Introduction
Efficient and accurate path-sensitive analyses pose the challenges of: (a) analyzing an exponentially-increasing number of paths in a control flow graph (CFG), and (b) checking feasibility of paths in a CFG. We address these challenges by introducing an equivalence relation on the CFG paths to partition them into equivalence classes. It is then sufficient to perform analysis on these equivalence classes rather than on the individual paths in a CFG. This technique has two major advantages: (a) although the number of paths in a CFG can be exponentially large, the essential information to be analyzed is captured by a small number of equivalence classes, and (b) checking path feasibility becomes simpler. The key challenge is how to efficiently compute equivalence classes of paths in a CFG without examining each path in the CFG?

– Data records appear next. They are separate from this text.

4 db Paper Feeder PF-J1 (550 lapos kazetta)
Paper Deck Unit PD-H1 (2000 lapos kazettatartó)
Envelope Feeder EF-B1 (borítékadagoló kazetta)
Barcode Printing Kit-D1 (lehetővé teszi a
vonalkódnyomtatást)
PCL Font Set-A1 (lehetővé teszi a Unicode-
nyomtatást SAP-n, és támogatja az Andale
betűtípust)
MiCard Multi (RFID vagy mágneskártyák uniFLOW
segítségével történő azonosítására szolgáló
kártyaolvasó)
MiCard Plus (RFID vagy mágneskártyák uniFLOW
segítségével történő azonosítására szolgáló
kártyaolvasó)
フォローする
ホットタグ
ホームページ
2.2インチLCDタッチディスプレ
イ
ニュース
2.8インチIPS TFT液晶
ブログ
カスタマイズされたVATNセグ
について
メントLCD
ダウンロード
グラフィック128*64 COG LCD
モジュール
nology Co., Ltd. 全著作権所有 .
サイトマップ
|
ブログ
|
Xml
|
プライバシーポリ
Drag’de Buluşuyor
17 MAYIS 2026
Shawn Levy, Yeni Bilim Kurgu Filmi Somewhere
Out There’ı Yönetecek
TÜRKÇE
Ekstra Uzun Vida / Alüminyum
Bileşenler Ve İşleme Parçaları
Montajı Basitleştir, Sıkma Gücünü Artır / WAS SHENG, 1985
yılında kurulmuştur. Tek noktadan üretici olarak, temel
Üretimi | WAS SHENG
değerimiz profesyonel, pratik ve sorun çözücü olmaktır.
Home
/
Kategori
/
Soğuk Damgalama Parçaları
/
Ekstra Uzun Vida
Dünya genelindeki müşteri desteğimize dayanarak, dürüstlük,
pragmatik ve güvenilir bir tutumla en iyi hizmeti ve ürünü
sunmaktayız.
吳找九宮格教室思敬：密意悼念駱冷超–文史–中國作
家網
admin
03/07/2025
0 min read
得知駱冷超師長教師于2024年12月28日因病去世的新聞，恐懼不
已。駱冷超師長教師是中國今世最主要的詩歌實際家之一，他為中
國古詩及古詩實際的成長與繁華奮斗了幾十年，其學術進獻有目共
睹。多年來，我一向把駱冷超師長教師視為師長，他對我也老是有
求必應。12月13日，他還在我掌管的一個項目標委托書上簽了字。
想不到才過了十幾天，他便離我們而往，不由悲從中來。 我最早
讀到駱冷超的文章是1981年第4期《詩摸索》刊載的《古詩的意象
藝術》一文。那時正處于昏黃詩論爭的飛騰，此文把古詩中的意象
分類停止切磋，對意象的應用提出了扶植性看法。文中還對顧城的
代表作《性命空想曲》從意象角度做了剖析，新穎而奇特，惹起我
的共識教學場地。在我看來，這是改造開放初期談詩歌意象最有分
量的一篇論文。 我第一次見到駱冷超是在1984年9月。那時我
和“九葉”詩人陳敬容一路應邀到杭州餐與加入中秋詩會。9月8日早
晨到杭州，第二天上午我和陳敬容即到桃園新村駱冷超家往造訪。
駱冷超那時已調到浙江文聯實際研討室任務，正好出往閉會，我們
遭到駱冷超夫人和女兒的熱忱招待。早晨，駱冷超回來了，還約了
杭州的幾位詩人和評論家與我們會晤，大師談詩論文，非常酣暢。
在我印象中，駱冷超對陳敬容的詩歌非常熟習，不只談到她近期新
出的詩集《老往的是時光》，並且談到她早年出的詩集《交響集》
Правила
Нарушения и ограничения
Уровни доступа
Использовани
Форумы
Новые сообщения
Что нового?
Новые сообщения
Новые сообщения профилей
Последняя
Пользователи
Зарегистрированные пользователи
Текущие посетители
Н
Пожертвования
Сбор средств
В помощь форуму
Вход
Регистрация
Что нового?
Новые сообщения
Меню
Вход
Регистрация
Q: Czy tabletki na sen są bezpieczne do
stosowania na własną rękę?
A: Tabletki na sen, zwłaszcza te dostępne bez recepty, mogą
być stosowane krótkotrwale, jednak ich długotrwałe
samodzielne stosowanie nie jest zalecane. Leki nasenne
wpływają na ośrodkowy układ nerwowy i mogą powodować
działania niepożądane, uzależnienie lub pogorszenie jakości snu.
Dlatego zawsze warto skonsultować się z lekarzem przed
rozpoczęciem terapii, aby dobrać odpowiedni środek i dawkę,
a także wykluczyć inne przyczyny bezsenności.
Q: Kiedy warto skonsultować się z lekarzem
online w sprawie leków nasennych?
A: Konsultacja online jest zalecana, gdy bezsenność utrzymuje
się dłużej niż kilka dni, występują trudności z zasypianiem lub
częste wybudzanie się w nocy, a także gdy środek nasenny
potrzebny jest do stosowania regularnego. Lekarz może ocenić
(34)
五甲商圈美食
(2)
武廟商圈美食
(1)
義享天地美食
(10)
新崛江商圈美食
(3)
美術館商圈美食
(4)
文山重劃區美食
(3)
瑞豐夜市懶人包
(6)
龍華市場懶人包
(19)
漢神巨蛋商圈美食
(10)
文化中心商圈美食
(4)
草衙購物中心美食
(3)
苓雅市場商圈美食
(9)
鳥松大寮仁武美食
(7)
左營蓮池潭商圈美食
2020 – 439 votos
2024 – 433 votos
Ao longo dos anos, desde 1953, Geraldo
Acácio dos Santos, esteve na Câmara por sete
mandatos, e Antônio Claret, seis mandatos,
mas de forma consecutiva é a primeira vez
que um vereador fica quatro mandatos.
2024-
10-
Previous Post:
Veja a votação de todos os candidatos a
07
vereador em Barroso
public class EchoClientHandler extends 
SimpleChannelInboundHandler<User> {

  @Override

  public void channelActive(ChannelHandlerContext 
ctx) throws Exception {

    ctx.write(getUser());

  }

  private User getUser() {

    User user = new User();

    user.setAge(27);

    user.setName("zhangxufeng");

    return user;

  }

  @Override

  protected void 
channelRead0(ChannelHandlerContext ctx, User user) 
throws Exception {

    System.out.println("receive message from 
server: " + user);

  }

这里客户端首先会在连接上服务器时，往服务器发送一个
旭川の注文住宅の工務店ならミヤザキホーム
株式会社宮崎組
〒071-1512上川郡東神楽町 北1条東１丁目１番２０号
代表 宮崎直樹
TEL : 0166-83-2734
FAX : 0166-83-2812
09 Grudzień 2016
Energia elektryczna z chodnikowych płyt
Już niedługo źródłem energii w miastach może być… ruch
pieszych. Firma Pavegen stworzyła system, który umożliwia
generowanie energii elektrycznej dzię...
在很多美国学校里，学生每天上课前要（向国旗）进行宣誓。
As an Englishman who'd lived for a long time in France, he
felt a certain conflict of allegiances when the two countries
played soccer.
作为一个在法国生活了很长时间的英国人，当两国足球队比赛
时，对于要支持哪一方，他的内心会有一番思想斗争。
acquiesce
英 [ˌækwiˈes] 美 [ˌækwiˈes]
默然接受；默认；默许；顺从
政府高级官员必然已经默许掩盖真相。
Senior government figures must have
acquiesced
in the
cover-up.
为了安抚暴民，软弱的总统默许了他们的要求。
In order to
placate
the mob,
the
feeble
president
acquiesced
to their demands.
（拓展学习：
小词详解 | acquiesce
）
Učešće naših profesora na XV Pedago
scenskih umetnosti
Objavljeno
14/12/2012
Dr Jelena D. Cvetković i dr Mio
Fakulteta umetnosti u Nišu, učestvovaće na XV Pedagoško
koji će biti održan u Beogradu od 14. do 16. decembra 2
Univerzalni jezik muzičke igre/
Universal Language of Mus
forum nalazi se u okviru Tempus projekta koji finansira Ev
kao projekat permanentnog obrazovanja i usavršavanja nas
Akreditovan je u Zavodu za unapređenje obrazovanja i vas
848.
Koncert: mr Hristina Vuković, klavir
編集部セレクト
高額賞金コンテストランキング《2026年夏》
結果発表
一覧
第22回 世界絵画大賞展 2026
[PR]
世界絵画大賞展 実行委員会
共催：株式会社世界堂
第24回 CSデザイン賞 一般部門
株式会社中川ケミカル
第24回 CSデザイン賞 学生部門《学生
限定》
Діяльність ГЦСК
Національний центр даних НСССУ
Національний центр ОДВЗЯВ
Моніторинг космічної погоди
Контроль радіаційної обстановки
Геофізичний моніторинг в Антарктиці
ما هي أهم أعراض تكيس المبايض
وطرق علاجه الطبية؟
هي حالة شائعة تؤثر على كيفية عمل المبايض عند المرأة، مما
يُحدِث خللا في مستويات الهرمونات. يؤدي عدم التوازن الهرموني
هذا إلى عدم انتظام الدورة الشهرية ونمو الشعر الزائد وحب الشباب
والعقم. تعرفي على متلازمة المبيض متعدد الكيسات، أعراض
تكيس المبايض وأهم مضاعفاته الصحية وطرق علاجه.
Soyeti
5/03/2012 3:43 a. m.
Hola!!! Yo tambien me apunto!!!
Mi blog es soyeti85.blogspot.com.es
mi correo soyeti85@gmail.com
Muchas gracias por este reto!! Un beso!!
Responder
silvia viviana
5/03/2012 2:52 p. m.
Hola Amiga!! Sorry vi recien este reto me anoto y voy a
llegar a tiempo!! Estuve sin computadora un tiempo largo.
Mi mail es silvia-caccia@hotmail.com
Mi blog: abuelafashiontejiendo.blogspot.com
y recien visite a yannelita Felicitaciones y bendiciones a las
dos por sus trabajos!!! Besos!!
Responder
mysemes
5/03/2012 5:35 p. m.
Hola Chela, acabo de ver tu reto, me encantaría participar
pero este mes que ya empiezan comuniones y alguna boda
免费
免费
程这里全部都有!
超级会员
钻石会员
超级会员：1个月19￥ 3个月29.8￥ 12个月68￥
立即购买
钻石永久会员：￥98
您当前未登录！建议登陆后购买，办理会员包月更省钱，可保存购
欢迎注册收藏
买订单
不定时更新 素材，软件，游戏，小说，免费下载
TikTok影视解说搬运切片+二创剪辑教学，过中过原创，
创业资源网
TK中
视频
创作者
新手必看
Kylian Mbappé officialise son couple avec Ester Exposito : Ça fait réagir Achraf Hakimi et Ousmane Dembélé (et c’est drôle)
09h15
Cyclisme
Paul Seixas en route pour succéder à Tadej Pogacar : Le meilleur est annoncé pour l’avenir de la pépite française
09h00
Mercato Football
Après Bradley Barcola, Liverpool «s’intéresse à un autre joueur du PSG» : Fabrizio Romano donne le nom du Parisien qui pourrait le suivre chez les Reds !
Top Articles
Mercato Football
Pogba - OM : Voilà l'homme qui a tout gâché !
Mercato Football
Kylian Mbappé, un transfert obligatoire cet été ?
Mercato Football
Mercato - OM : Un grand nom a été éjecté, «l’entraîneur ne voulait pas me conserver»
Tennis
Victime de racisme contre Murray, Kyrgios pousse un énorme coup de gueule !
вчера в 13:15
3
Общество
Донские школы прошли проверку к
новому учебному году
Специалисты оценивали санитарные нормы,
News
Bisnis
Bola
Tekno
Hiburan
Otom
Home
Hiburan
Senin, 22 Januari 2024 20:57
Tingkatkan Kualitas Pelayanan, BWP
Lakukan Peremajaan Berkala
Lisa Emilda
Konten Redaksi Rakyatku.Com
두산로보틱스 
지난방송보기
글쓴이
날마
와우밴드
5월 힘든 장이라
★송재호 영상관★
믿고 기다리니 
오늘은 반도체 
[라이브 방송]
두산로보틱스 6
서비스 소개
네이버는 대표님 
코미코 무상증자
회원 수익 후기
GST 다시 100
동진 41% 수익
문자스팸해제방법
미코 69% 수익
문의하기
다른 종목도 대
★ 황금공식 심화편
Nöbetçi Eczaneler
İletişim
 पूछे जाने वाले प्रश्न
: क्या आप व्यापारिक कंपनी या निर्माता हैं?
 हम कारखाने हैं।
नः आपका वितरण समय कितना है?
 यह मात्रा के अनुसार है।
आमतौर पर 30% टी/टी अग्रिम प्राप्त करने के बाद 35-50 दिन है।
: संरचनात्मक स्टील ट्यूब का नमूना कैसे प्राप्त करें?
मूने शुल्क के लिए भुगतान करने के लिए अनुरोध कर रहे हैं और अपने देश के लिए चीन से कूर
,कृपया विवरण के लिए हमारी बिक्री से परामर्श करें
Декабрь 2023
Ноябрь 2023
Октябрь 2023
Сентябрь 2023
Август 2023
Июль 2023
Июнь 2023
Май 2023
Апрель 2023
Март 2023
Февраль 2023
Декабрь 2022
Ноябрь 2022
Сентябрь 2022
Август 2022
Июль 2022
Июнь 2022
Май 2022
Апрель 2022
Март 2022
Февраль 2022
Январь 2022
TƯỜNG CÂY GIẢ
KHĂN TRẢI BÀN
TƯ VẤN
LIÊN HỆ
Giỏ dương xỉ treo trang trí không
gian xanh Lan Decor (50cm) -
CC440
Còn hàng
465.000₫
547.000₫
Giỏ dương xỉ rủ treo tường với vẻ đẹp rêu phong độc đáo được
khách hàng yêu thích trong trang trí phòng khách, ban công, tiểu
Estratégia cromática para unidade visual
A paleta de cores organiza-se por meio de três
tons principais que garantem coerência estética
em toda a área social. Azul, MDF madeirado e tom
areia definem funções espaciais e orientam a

In this paper, we present a linear-time algorithm to form equivalence classes without the need for examination of each path in a CFG. The key to this algorithm is construction of an event-flow graph (EFG), a compact derivative of the CFG, in which each path represents an equivalence class of paths in the corresponding CFG. EFGs are defined with respect to the set of events that are in turn defined by the analyzed property. The equivalence classes are thus guaranteed to preserve all the event traces in the original CFG. We present an empirical evaluation of the Linux kernel (v3.12). The EFGs in our evaluation are defined with respect to events of the spin safe-synchronization property. Evaluation results show that there are many fewer EFG-based equivalence classes compared to the corresponding number of paths in a CFG. This reduction is close to 99% for CFGs with a large number of paths. Moreover, our controlled experiment results show that EFG are human comprehensible and compact compared to their corresponding CFGs.